§ The problem
Images don't belong in the copy. Output the rest of the data exactly.

Segment Start: Supplied data

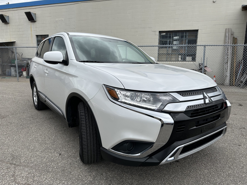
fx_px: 171
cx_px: 124
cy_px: 92
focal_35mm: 24
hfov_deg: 71.6
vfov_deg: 56.8
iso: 80
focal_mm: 6.86
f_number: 1.78
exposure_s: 1/1812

Segment End: Supplied data

§ Written response
fx_px: 171
cx_px: 124
cy_px: 92
focal_35mm: 24
hfov_deg: 71.6
vfov_deg: 56.8
iso: 80
focal_mm: 6.86
f_number: 1.78
exposure_s: 1/1812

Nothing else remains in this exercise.